Aggiunge: “Ma la cosa che trovo così, in realtà, incredibilmente commovente è proprio la grazia con cui la natura ritorna.”

Anche io. Mi fa impazzire il fatto che siamo arrivati così lontano, che siamo in qualche modo capaci, nel 21° secolo, di cancellare abilmente le prove dei nostri peggiori errori del 20° secolo. Quando mi sento ottimista, credo anche che una delle virtù dell’approccio odierno alla progettazione urbana sia quella di annullare le cose cattive che Robert Moses ha fatto alla città. Tuttavia, non sono convinto che la storia di Freshkills sia del tutto positiva.

Le colline di Staten Island non avrebbero avuto bisogno di essere progettate se non fosse stato per l’incuria umana.
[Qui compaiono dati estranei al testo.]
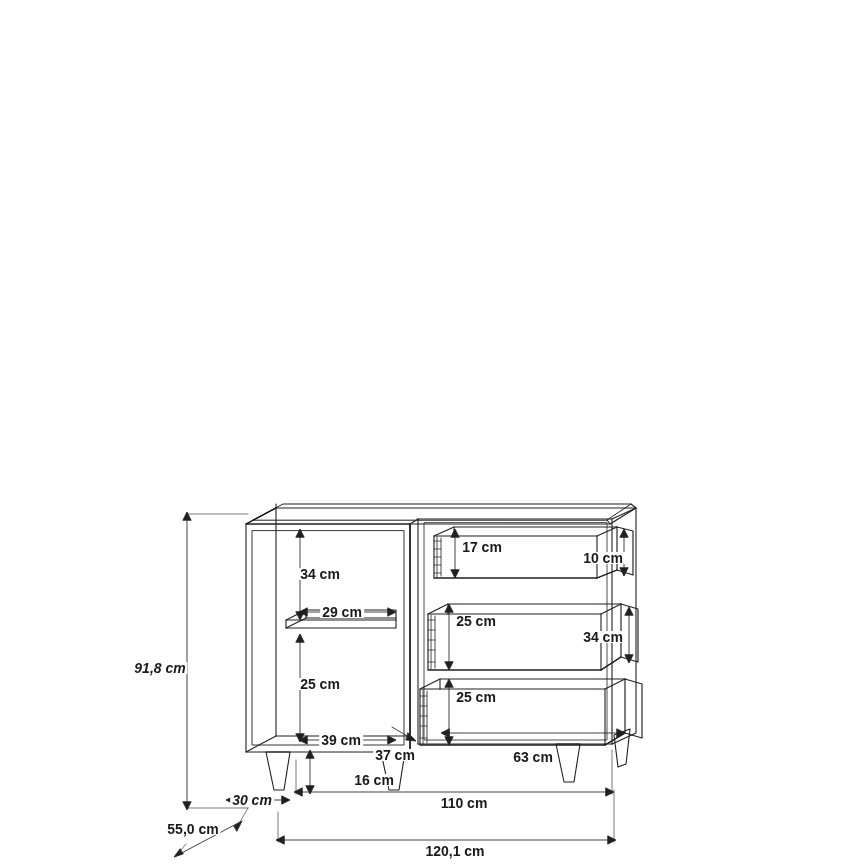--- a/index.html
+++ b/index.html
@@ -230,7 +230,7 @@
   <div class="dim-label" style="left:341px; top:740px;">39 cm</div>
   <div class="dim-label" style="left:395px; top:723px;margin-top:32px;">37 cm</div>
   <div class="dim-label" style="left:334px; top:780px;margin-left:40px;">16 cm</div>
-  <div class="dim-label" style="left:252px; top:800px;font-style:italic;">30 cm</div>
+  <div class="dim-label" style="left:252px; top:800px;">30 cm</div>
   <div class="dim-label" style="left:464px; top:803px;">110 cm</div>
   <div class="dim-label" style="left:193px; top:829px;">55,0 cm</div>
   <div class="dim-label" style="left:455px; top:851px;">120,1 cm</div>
A luglio, ho documentato il processo di progettazione e costruzione di una nuova serie di colline a Governors Island nel porto di New York. In un certo senso, le colline di Governors Island, composte da macerie di demolizione, pomice e terra, sono la risposta del 21° secolo alle colline di Freshkills. Entrambe le serie di colline sono interamente fatte dall’uomo; tuttavia, c’è una grande differenza.

Le colline di Governors Island sono il risultato di un processo di progettazione consapevole, intensamente pensato e modellato con le strategie e i software più sofisticati. Le colline di Governors Island sono state costruite di proposito. Le colline di Staten Island, al contrario, non avrebbero avuto bisogno di essere progettate se non fosse stato per l’incuria umana. Sono monumenti alla cultura del benessere e dell’usa e getta che era lo stile di vita americano del dopoguerra. Purtroppo, non siamo cambiati molto da un millennio all’altro.

Gabions — cesti di rete metallica riempiti di pietre — formano una barriera contro l’erosione.

Alla fine degli anni ’80, quando gli Stati Uniti avevano una “crisi dei rifiuti” ampiamente segnalata perché avevamo finito lo spazio per scaricare la nostra spazzatura, stavamo generando circa 160 milioni di tonnellate di rifiuti solidi urbani ogni anno, o 1.300 libbre a persona. Questi numeri hanno continuato a crescere fino a quando il paese ha finalmente raggiunto il picco di rifiuti pro capite, secondo l’Environmental Protection Agency, nel 2000. Ora, l’EPA dice nella serie più recente di statistiche (2013), che generiamo 254 milioni di tonnellate all’anno, o 1.600 libbre all’anno per persona. Tuttavia, poiché ricicliamo o compostiamo anche più di un terzo di quella quantità, ognuno di noi sta inviando solo 1.055 libbre all’anno in discarica o per essere bruciato per il “recupero di energia”. Questo è un miglioramento, ma è troppo modesto.

Le colline artificiali di Staten Island sono indiscutibilmente belle. Saranno, quando il parco sarà completato, un bene prezioso per il quartiere e la città. Il Dipartimento dei Parchi e il Dipartimento della Sanità dovrebbero esserne orgogliosi. D’altra parte, il resto di noi dovrebbe essere castigato dal fatto che questa storia non ha un finale, felice o meno. Da qualche parte, in Pennsylvania, New Jersey, Ohio, o Virginia – o in qualsiasi altro posto che si possa nominare ad eccezione di New York City – stiamo costruendo altre colline.